'We are not your enemies': Occupy Central’s Benny Tai apologises for worrying officers
Organiser apologises, while officers say protesters aren’t ‘bad guys’
Occupy Central co-organiser Benny Tai Yiu-ting has called on police not to regard civil disobedience activists as "provoking quarrels and making trouble", because they would not regard frontline police as enemies.
Tai made his call in an article published in yesterday in which he also praised the police for "restraint and professionalism" in arresting 511 activists who staged a sit-in on Chater Road after the July 1 march.
His article came a week after the Junior Police Officers' Association (JPOA) was criticised for using a mainland phrase - often translated into English as "provoking quarrels and making trouble" - to describe the behaviour of the sit-in protesters. The criminal charge is regularly used against dissidents and rights activists on the mainland.
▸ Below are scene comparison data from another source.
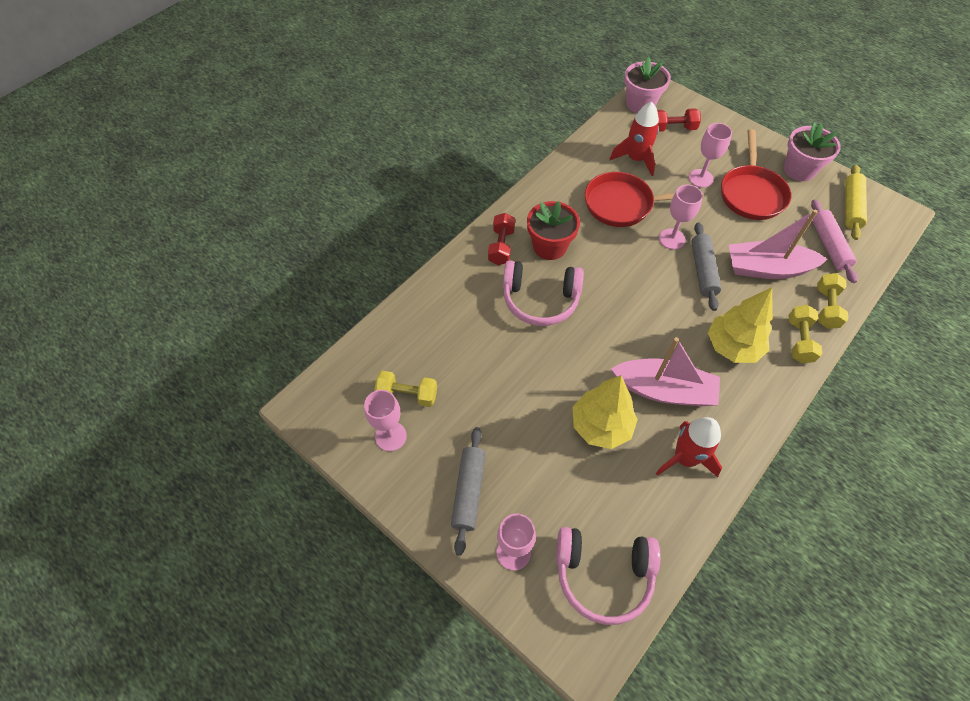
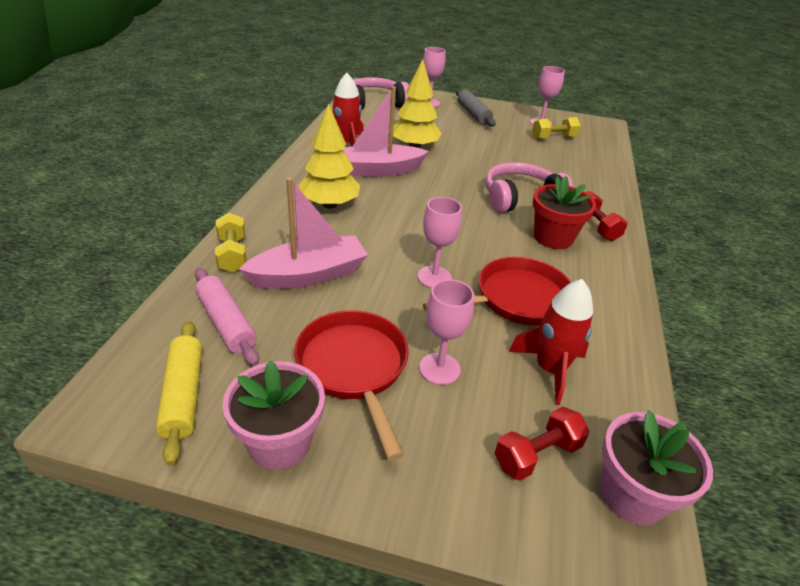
camera: 150 degrees right, 20 degrees down
grey rolling pin [691,222,722,311] -> none
yellow dumbbell [788,305,822,363] -> none

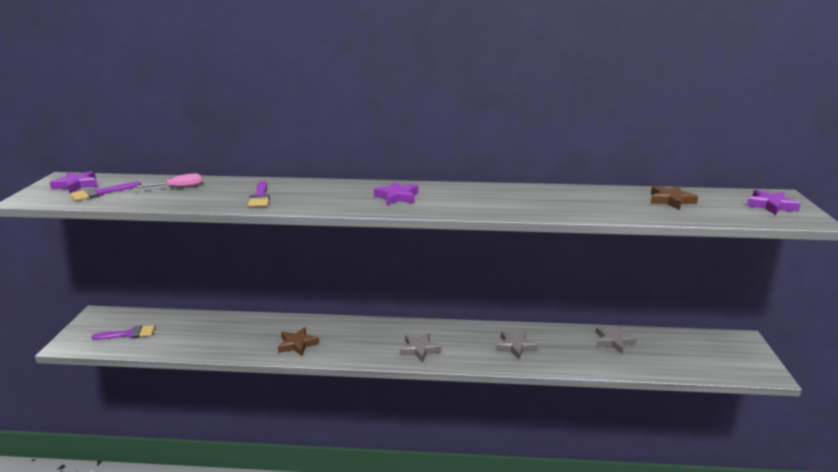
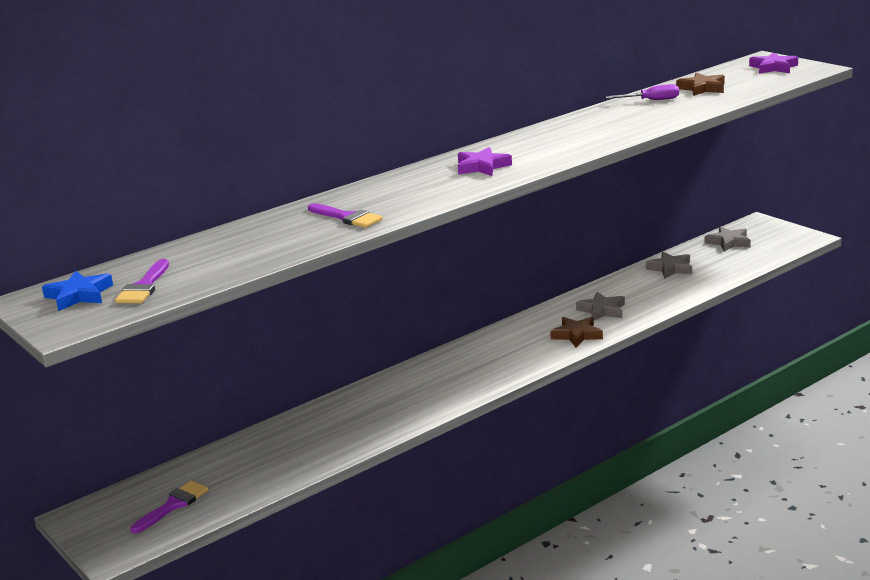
camera: 40 degrees left, 0 degrees up
purple star [50,171,98,193] -> blue star [42,271,113,311]
pink screwdriver [133,173,202,188] -> none
brown star [278,327,319,356] -> brown star moved to [550,317,603,347]
grey star [400,333,441,363] -> grey star moved to [705,226,751,252]
none -> purple screwdriver [606,84,679,100]

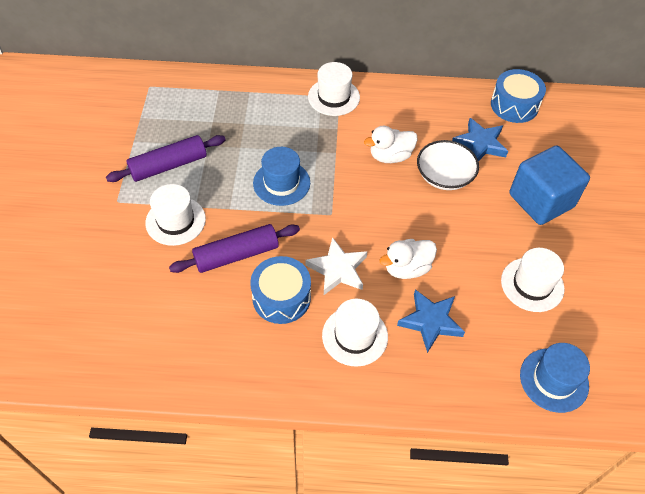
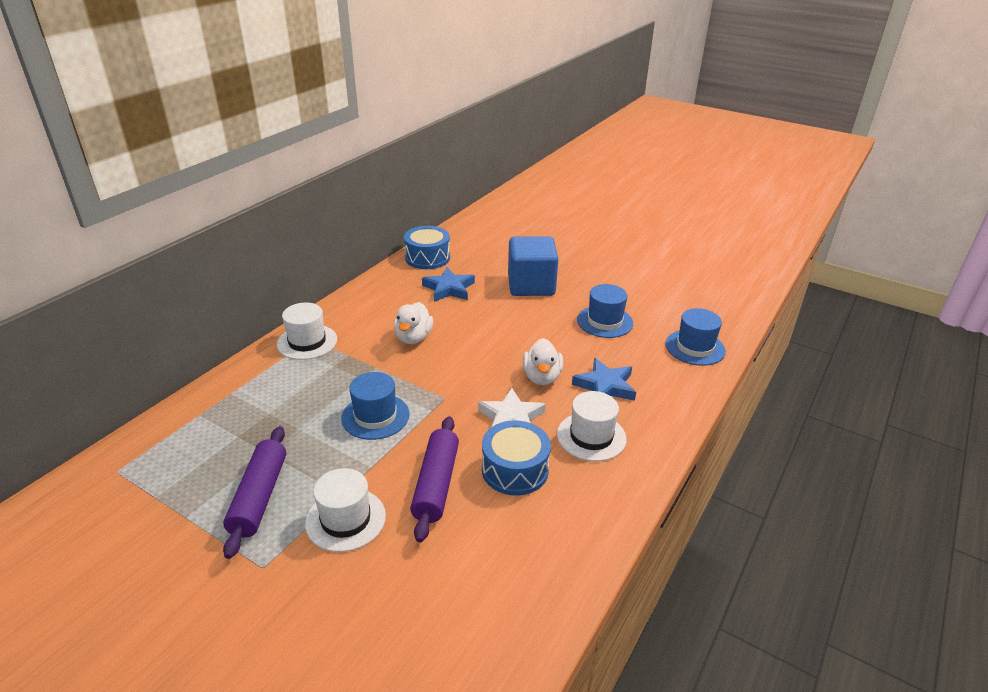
camera: 60 degrees left, 20 degrees down
white bowl [417,140,479,190] -> none
white hat [501,248,564,312] -> blue hat [577,284,633,338]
In the article yesterday, Tai also said he was "deeply sorry" that Occupy Central had worried "many frontline policemen".
Association chairman Joe Chan Cho-kwong replied that the police would not regard any protesters as enemies or "bad guys".
He said while he appreciated Tai's praise and apology, "the biggest joy for police officers is Hong Kong's public order being retained after their hard work".
Tai wrote that if there were 10,000 people occupying Central in the protest planned by his group, and if police chiefs ordered that they be removed, "police officers could face criticism from various sides … I could imagine and feel that kind of enormous pressure".
He added: "Undertakers of civil disobedience won't see frontline police officers as enemies … so I hope that even if police cannot agree with [protestors'] political demands or their methods, please do not regard them as bad people challenging the police's authority.
"They are definitely not provoking quarrels and making trouble either."
Chan said police would regard those who broke the law as people they needed to bring to justice. "We won't regard anyone as our enemies," he said. "And whether someone is provoking quarrels and making trouble will depend on whether the law is being broken."
In the article, Tai also dismissed Police Commissioner Andy Tsang Wai-hung's remarks that "as long as the police force is doing their job in strict accordance with the law, there won't be any problem about acting against one's conscience".
Tai said he hoped that before police officers executed commands from their chiefs, they would think, as citizens, about whether those commands were the best for the police, for the government and for Hong Kong.
But Chan said police officers would be fulfilling their civic responsibilities if they did their job and enforced the law.